Parce qu’ils ont exclusivement axé leurs commentaires sur une vision romantique de la « révolution », les journalistes sont perdus et n’y comprennent plus grand-chose. Dans un récent éditorial, « Le Monde » va jusqu’à dire que les islamistes qui ont raflé la mise dans tous ces pays ont « pris le train en marche ». Tel autre chroniqueur stigmatise ceux qui, dès le début, doutaient de l’avenir en les traitant de « je vous l’avais bien dit ».

Et pourtant, les choses se sont bien passées comme il était prévisible qu’elles se passent.

Tout d’abord, parce que c’est faire injure aux groupements islamistes de les accuser d’avoir pris le train en marche. Ils sont dans l’opposition et le soutien aux populations depuis infiniment plus longtemps que les « révolutionnaires » de Facebook. En Egypte, comme en Tunisie, ils ont payé le prix de leur travail de fond par la prison, la confiscation de leurs biens, l’exil. Comment imaginer que les populations aidées et soutenues, quand bien même ce serait au prix d’un endoctrinement idéologique, se détourneraient de leurs bienfaiteurs, ceux qui leur donnaient à manger et qui leur apportaient une raison d’espérer ?
Ensuite, parce que les « révolutionnaires », comme on les appelle, ont commis plusieurs erreurs. En premier lieu, parce que leur révolte est avant tout revendicatrice de liberté individuelle et de droit à la consommation. S’ils permettent de communiquer rapidement et d’échanger des mots d’ordre, les réseaux sociaux ne sont pas adaptés à la réflexion idéologique. Ensuite, parce qu’ils se sont laissés prendre aux filets d’un radicalisme certain: pas d’organisation politique, priorité de fait à la jeunesse et, singulièrement, la jeunesse la plus favorisée, forte tendance à l’absolutisme, voire à l’anarchie.
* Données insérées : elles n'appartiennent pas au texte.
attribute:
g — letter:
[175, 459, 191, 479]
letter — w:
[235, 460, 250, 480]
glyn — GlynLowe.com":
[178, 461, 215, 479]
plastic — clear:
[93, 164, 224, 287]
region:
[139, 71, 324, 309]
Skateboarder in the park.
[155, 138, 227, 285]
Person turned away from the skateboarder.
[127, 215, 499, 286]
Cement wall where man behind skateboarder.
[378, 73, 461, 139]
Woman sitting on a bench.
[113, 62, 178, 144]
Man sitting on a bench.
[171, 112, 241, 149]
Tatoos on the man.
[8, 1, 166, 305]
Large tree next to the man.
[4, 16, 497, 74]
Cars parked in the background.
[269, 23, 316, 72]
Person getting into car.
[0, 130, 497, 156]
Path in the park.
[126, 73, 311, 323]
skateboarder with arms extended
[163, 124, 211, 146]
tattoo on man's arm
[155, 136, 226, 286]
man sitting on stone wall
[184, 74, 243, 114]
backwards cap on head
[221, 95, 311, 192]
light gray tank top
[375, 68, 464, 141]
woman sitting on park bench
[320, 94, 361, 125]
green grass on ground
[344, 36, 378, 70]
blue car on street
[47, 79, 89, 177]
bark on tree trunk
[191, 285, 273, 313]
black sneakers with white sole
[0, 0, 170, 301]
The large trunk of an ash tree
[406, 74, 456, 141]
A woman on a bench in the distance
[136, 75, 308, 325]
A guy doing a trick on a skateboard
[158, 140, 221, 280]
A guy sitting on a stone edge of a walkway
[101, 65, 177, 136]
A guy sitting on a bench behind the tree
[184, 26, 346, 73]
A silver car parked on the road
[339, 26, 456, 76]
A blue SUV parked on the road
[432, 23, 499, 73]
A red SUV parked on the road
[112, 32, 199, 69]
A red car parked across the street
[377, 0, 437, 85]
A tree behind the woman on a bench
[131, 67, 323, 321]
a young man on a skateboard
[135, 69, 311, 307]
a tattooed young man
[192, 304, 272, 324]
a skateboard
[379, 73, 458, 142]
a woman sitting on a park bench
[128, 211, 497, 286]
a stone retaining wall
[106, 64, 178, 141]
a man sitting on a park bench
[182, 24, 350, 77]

C’est ainsi qu’on en arrive à manifester quotidiennement contre les Forces Armées (SCAF) alors même qu’un processus électoral se déroule dans des conditions assez satisfaisantes et désigne un parlement légitime.

27 janvier 2012-Manifestation au Caire (DR)

Tout laisse à penser que les Frères Musulmans ont passé depuis longtemps des accords avec les militaires (sinon, comment expliquer qu’ils déclaraient dès avril 2011 ne pas vouloir présenter de candidats dans toutes les circonscriptions législatives ?). Ne peut-on laisser le nouveau parlement faire ses preuves et contingenter, comme il est prévu, la place des Forces Armées ? Il est devenu d’actualité de dénoncer le rôle économique des dites Forces Armées. Effectivement, celles-ci, depuis les années Nasser, possèdent et animent une bonne part de l’économie égyptienne. Mis à part les licences de fabrication d’armements, les autres engagements sont plutôt anciens et « désuets »: eau minérale, pâtes alimentaires, fabrication d’appareils ménagers, … Il est assez improbable que cette « richesse » économique soit à l’origine du pouvoir de l’armée, lequel est beaucoup plus politique, fondé et appuyé sur des réseaux, constitué de gouvernorats et autre structures administratives. C’est cela que le nouveau parlement et le futur Président de la République (élection prévue en juin 2012) devront modifier.

A condition que les « révolutionnaires » et les « libéraux » leur en laisse le loisir et que, pendant ce temps, tout en restant vigilant, ils réfléchissent à l’extension et la popularisation de leur mouvement, à l’ouverture de celui-ci à toutes les catégories de la société, aux jeunes comme aux moins jeunes, aux femmes comme aux hommes, aux croyants comme aux laïcs, car, contrairement à ce qu’ils pensent, l’unanimisme pro-révolution ne s’est pas emparé de tout le pays: les récentes élections en sont la preuve.
Il est temps de ranger le romantisme au rayon des accessoires de l’histoire et de se préoccuper du véritable avenir de ces pays.